| Data below |
-----

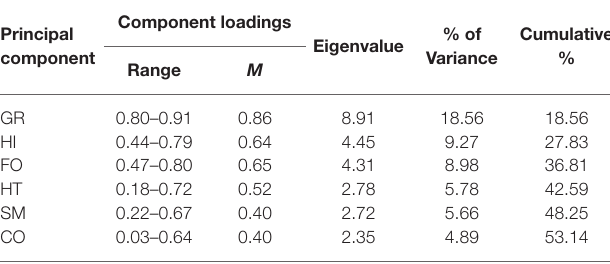
Component loadings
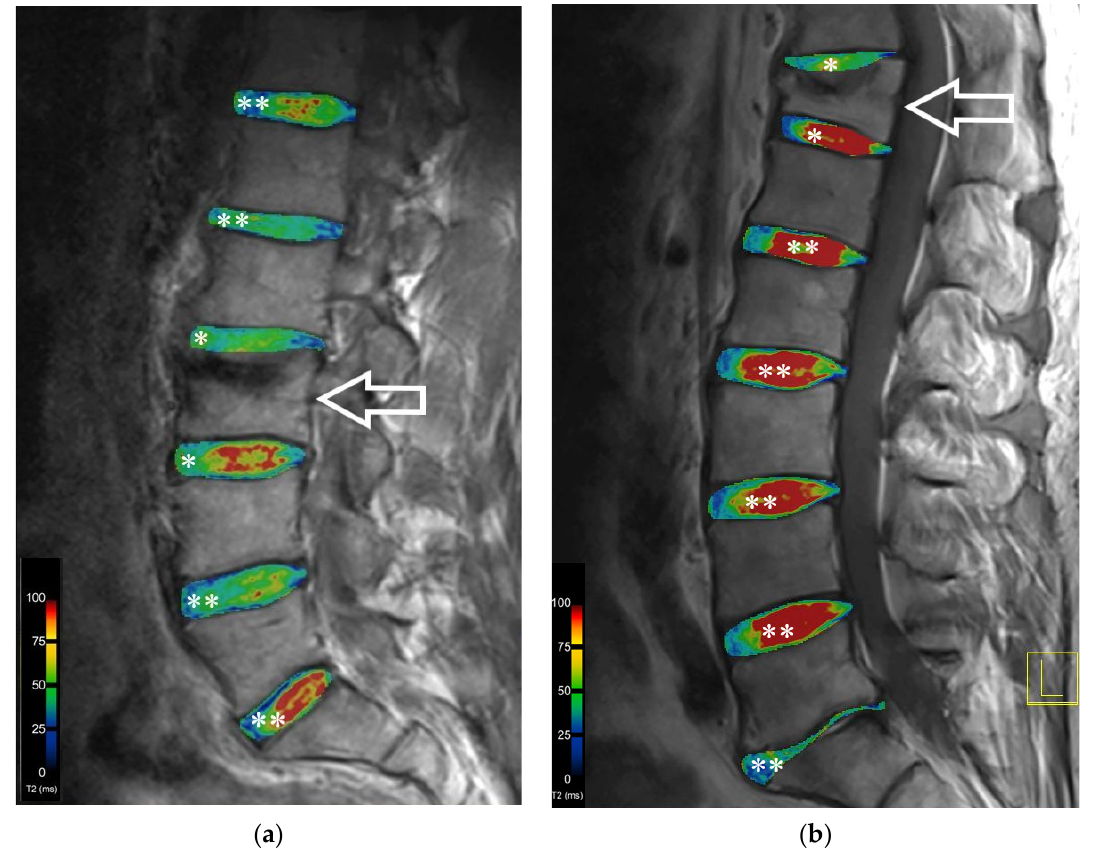
Figure 4. Sagittal TSE MR image and the corresponding colour-coded T2 map of the intervertebral disc. Sagittal TSE MR image and the corresponding colour-coded T2 map of the IVD of two different patients (( a ) female, ( b ) male) show clearly visible differences between the upper intervertebral discs adjacent (*), especially upper IVD, and nonadjacent (**) to vertebral bodies after kyphoplasty. The arrow marks the vertebral body treated with kyphoplasty. The T2 values are represented by the colour-coded map within the IVDs, as shown in the colour bar.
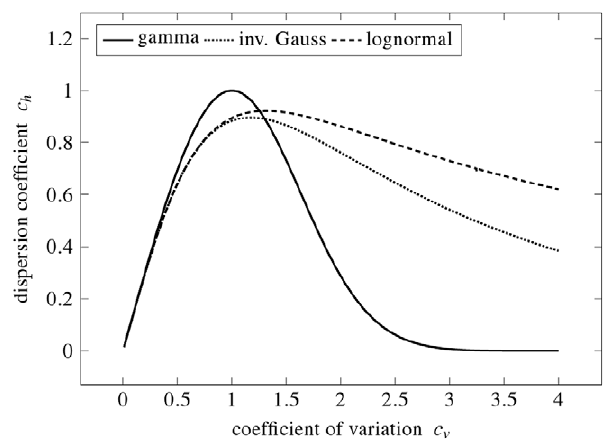
Figure 3. Entropy-based dispersion coefficient, c h , in depen- dence on the coefficient of variation, c v . Three interspike interval models: gamma, inverse Gaussian and lognormal distribution, are employed. Both c v and c h describe ‘‘spread’’ of the interspike intervals, but from different points of view. Coefficient of variation, c v , quantifies how off-centered is the mass of the probability density function, whereas c h indicates how evenly is the mass distributed over all possible values. For all the shown distributions holds c h ~ 0 as c v ? 0 or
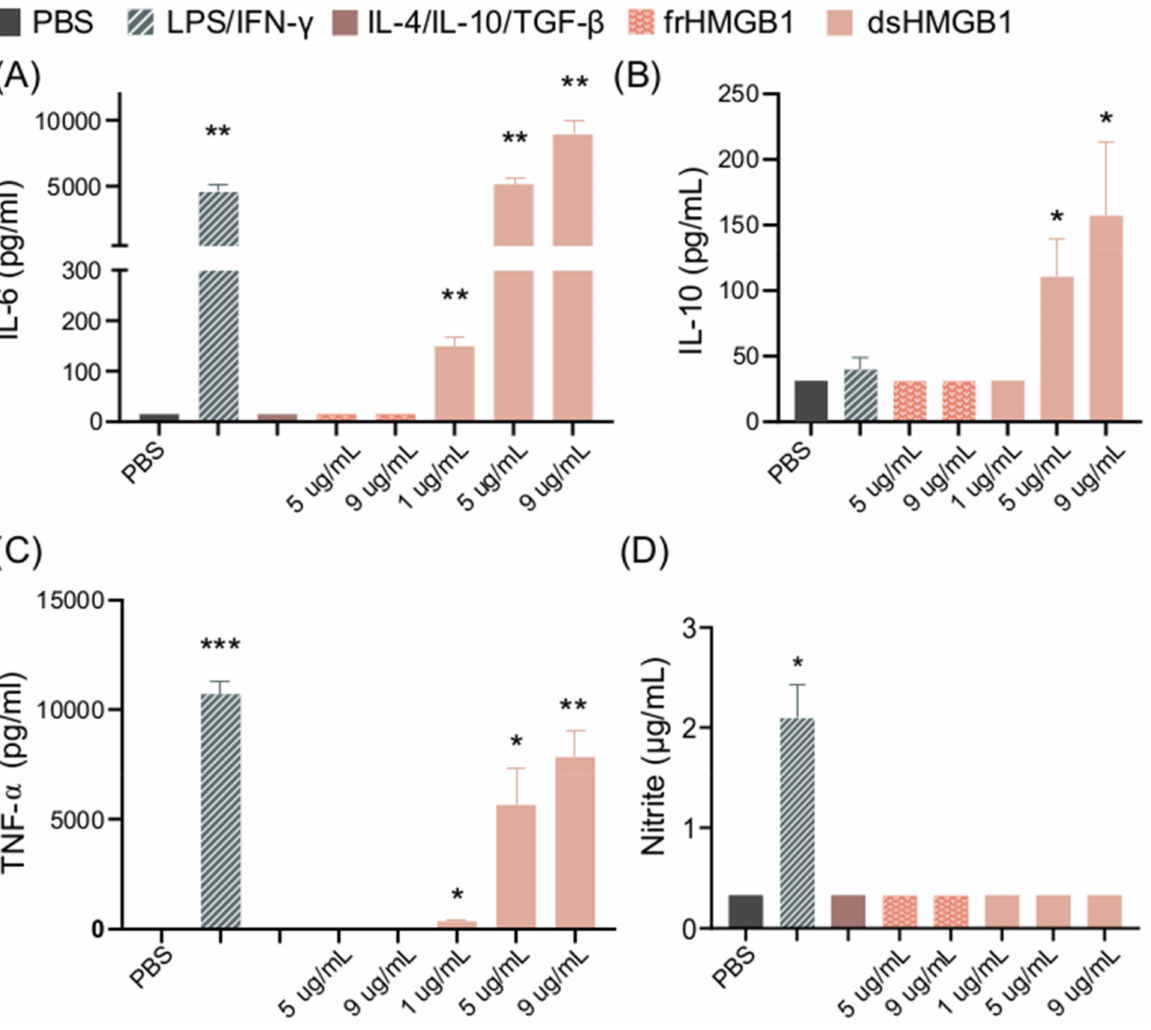
Figure 2. dsHMGB1 induces cytokine secretion but not nitrite production. ( A ) IL-6, ( B ) IL-10, ( C ) TNF- α , and ( D ) nitrite production by BMDMs in response to dsHMGB1 and frHMGB1 after 24 h incubation. Data represent n = 3–4 (mean + SD). Statistical analysis was performed using a one-sample t -test. * p ≤ 0.05, ** p ≤ 0.01, *** p ≤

-----

| Action item |
Give an exact copy of the material, leaving out every picture.

| Task answer |
Component loadings
Figure 4. Sagittal TSE MR image and the corresponding colour-coded T2 map of the intervertebral disc. Sagittal TSE MR image and the corresponding colour-coded T2 map of the IVD of two different patients (( a ) female, ( b ) male) show clearly visible differences between the upper intervertebral discs adjacent (*), especially upper IVD, and nonadjacent (**) to vertebral bodies after kyphoplasty. The arrow marks the vertebral body treated with kyphoplasty. The T2 values are represented by the colour-coded map within the IVDs, as shown in the colour bar.
Figure 3. Entropy-based dispersion coefficient, c h , in depen- dence on the coefficient of variation, c v . Three interspike interval models: gamma, inverse Gaussian and lognormal distribution, are employed. Both c v and c h describe ‘‘spread’’ of the interspike intervals, but from different points of view. Coefficient of variation, c v , quantifies how off-centered is the mass of the probability density function, whereas c h indicates how evenly is the mass distributed over all possible values. For all the shown distributions holds c h ~ 0 as c v ? 0 or
Figure 2. dsHMGB1 induces cytokine secretion but not nitrite production. ( A ) IL-6, ( B ) IL-10, ( C ) TNF- α , and ( D ) nitrite production by BMDMs in response to dsHMGB1 and frHMGB1 after 24 h incubation. Data represent n = 3–4 (mean + SD). Statistical analysis was performed using a one-sample t -test. * p ≤ 0.05, ** p ≤ 0.01, *** p ≤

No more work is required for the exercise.